Our job is to ensure the people of King, Kitsap, Pierce and Snohomish counties have clean, healthy air to breathe. We do this in part by ensuring our region meets federal air quality standards for six common air pollutants known as "criteria air pollutants." Criteria air pollutants include: particle pollution, ozone, carbon monoxide, sulfur dioxide, nitrogen dioxide, and lead.

Our efforts to reduce carbon monoxide, sulfur dioxide, nitrogen dioxide and lead in our air continue, although levels of these pollutants are now well below federal air quality standards.

Criteria Pollutants of Concern

Two criteria air pollutants, however, remain of concern to our region: particle pollution and ozone (smog). Exposure to particle pollution (including diesel exhaust and wood smoke) and ozone can cause heart attacks, strokes, asthma attacks and even premature death. These impacts affect our quality of life and our economy.

Recent studies consistently show that these pollutants cause harm, even at levels that meet national standards. We aim to reduce pollution to levels well below the existing standards to better protect public health.

  1. Particulate Matter
  2. Ozone

Particulate Matter

Dust, dirt, soot, smoke – in air quality lingo are considered “particulate matter,” or “particle pollution.” Particle pollution is one of the six criteria air pollutants monitored and regulated by the Clean Air Agency. Easily inhaled into our lungs, particle pollution poses a host of serious health effects and represents the most important criteria air pollutant challenge facing our region.

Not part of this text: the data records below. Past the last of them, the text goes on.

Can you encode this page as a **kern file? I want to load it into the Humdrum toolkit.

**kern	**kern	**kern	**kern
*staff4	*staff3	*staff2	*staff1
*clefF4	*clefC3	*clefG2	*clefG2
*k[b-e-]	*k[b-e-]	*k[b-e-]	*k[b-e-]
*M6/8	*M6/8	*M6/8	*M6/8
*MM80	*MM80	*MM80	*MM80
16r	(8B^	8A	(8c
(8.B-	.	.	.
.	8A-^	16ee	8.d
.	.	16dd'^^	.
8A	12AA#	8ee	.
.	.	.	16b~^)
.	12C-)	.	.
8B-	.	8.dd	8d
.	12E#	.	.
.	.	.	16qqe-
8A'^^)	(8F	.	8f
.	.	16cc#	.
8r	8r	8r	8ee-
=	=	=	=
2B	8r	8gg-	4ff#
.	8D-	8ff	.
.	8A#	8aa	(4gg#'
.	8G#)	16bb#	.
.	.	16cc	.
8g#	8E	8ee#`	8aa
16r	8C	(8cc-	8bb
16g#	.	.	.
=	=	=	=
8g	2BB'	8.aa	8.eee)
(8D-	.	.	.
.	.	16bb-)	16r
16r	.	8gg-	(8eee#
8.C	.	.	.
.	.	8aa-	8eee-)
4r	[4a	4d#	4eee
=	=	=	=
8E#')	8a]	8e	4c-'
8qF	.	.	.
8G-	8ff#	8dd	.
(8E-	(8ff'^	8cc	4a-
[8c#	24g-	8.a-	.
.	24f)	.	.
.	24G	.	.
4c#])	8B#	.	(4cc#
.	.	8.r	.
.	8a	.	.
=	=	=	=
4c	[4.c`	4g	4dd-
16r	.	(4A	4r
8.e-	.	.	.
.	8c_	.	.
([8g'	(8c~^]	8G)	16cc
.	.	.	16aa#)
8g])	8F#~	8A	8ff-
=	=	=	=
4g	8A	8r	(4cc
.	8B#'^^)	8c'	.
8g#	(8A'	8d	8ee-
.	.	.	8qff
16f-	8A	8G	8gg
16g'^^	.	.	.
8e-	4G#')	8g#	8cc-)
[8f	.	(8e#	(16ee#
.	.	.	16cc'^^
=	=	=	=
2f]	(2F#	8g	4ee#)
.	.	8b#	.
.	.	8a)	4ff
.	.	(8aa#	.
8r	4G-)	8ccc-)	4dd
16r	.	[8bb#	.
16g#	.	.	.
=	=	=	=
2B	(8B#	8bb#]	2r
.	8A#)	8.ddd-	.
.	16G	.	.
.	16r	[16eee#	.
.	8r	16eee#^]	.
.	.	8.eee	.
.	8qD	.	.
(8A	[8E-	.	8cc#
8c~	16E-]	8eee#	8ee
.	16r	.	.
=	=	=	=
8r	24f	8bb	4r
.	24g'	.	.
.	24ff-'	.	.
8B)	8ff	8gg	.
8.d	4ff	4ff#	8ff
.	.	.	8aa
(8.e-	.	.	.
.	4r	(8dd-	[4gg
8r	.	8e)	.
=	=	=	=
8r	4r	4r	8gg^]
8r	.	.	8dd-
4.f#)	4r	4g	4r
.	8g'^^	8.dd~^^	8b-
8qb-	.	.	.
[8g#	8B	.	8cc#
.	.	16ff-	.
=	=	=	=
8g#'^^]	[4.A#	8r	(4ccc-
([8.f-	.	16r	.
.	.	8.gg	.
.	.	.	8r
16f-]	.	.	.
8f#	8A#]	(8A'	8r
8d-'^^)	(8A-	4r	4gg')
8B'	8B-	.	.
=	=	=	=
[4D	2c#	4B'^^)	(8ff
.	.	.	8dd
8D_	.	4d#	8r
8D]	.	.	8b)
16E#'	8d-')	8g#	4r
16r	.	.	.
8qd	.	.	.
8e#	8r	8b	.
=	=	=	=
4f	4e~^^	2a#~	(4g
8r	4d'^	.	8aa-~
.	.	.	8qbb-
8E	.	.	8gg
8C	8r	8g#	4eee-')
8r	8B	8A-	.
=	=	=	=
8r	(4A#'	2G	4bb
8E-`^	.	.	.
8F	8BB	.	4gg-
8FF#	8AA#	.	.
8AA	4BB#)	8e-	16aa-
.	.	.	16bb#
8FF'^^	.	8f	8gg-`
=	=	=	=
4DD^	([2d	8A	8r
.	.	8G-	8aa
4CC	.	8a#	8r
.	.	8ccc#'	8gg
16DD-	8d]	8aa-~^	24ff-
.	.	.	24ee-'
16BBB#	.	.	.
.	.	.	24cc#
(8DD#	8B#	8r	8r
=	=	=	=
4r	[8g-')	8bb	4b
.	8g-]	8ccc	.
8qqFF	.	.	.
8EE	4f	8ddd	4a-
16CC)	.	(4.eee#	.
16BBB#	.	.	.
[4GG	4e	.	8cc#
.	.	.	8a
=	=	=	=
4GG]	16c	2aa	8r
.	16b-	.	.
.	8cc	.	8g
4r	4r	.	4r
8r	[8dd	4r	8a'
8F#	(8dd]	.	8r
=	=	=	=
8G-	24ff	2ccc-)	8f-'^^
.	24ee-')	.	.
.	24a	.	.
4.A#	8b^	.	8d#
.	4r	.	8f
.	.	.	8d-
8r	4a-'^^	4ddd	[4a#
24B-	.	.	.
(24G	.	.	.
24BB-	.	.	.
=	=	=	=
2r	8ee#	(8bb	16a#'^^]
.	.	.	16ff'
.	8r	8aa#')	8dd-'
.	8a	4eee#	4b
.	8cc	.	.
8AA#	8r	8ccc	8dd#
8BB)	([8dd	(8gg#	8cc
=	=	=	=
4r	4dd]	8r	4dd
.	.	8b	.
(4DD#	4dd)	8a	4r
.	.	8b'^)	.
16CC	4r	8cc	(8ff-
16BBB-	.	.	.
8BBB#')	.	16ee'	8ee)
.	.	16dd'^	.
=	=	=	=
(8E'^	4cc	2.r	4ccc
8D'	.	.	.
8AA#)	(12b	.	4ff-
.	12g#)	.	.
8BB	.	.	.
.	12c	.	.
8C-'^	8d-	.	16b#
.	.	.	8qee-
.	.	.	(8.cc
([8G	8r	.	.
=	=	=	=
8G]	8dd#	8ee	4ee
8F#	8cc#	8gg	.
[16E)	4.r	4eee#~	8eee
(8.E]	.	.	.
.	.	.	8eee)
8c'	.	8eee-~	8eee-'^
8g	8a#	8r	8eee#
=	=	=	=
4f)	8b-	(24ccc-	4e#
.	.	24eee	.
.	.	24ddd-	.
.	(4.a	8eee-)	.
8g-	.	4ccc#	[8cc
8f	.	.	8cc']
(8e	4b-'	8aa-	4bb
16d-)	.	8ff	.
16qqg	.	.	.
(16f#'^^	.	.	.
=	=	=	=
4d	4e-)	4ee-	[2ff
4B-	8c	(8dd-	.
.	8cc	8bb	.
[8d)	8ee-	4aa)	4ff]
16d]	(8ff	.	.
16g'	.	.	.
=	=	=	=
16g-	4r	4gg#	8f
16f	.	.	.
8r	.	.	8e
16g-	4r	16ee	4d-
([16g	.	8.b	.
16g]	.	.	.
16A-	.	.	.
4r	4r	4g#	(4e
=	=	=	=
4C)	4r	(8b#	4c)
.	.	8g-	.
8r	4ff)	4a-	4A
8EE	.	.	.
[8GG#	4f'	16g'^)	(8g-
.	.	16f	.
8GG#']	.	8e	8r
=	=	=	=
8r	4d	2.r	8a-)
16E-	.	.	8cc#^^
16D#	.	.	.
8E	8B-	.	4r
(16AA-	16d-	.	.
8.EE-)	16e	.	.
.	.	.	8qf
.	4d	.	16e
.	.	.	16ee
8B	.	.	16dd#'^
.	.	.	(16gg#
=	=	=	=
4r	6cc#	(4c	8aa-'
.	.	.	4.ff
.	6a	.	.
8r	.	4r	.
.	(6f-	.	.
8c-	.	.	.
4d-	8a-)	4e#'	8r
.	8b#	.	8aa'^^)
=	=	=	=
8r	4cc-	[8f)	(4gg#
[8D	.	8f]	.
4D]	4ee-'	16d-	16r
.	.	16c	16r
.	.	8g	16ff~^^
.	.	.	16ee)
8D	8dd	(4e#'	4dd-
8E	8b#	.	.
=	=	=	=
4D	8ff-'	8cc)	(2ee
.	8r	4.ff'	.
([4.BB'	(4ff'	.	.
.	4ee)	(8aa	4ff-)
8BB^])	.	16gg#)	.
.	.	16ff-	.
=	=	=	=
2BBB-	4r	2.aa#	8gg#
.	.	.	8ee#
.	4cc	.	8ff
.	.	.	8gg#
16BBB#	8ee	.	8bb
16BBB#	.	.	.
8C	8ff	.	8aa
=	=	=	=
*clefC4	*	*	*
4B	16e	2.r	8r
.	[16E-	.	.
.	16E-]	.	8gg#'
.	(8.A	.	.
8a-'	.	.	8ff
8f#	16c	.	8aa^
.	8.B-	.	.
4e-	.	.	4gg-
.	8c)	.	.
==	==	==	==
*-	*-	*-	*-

What is Particle Pollution?Airborne Particle Pollution Diagram

Particle pollution refers to tiny solid or aerosol particles in the air. They measure a fraction the diameter of a human hair and easily enter our bloodstream and cause health problems such as breathing troubles, heart and lung disease, stroke and premature death. Children, older adults and people with respiratory illnesses are especially at risk.

How Are Particle Pollution Levels in the Puget Sound Region?

Though we’ve made progress in reducing particle pollution over the years, we still have work to do. Wood smoke from wood stoves and outdoor burning continue to be a major source of particle pollution, especially in colder winter months.

What Can Be Done to Reduce Particle Pollution?Sources of Wintertime Particle Pollution Graph

Opt for alternatives to wood-burning for home heating like natural gas and propane; reduce driving and choose cleaner cars and fuels; and refrain from lighting outdoor fires – these are all steps we can take to reduce particle pollution. Public and private fleets that rely on diesel fuel can look into our Diesel Solutions program for additional ways to reduce particle pollution from fleet operations.